EXERCISE INSTRUCTIONS ::
Go through the data and copy each line that holds "html".

(MATERIAL TO PROCESS)

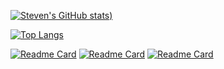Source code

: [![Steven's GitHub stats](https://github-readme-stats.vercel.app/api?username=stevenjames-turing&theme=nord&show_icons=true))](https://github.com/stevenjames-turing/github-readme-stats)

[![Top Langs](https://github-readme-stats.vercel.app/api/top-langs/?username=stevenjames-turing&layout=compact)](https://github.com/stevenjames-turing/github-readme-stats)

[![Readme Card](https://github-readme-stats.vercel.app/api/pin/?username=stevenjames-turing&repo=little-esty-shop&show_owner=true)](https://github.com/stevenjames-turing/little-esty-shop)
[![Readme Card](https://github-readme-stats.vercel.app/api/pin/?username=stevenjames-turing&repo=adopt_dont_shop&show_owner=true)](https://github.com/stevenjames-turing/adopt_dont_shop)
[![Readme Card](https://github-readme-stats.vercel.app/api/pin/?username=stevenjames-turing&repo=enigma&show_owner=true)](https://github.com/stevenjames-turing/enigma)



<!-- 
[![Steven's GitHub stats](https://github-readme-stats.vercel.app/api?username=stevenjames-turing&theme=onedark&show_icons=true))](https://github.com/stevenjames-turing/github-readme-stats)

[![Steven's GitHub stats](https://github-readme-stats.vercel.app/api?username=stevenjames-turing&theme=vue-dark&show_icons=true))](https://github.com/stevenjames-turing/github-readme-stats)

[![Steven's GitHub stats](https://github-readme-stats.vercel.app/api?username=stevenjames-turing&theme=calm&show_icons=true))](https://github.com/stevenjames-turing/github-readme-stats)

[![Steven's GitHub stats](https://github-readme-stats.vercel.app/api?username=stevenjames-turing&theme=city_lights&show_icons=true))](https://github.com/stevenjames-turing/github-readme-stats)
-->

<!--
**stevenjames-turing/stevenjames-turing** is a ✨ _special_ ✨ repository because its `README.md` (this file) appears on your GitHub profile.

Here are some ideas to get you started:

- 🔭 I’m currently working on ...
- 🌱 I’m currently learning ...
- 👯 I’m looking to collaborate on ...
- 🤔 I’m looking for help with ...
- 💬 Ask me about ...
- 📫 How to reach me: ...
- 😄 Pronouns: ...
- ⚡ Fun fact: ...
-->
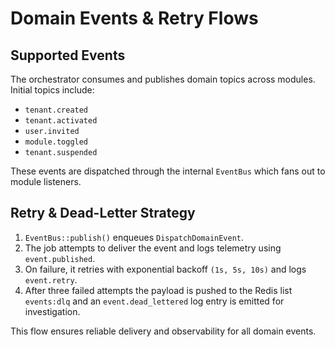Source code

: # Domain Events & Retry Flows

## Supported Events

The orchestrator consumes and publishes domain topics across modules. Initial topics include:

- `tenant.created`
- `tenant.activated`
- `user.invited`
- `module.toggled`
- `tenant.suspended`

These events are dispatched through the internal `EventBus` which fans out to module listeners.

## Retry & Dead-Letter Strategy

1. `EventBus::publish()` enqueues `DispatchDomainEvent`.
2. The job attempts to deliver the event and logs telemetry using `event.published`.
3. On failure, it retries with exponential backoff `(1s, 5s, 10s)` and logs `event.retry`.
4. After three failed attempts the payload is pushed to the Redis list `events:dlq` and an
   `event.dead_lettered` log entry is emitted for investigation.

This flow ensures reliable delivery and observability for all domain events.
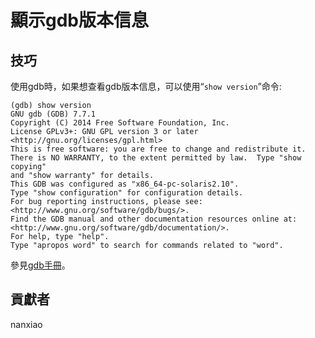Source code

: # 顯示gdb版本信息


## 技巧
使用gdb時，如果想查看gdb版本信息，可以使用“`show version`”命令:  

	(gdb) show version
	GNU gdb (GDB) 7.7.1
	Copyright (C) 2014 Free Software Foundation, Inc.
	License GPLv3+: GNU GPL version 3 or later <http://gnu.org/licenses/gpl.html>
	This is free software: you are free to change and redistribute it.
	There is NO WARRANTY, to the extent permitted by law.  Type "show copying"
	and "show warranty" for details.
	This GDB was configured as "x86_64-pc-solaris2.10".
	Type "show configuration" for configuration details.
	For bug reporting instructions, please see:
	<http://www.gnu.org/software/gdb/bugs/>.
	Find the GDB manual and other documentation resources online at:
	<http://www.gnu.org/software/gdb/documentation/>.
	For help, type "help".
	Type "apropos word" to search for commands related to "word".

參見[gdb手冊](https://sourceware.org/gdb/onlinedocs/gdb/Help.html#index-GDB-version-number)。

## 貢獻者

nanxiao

(End MATERIAL TO PROCESS)

FINISHED EXERCISE ::
	License GPLv3+: GNU GPL version 3 or later <http://gnu.org/licenses/gpl.html>
參見[gdb手冊](https://sourceware.org/gdb/onlinedocs/gdb/Help.html#index-GDB-version-number)。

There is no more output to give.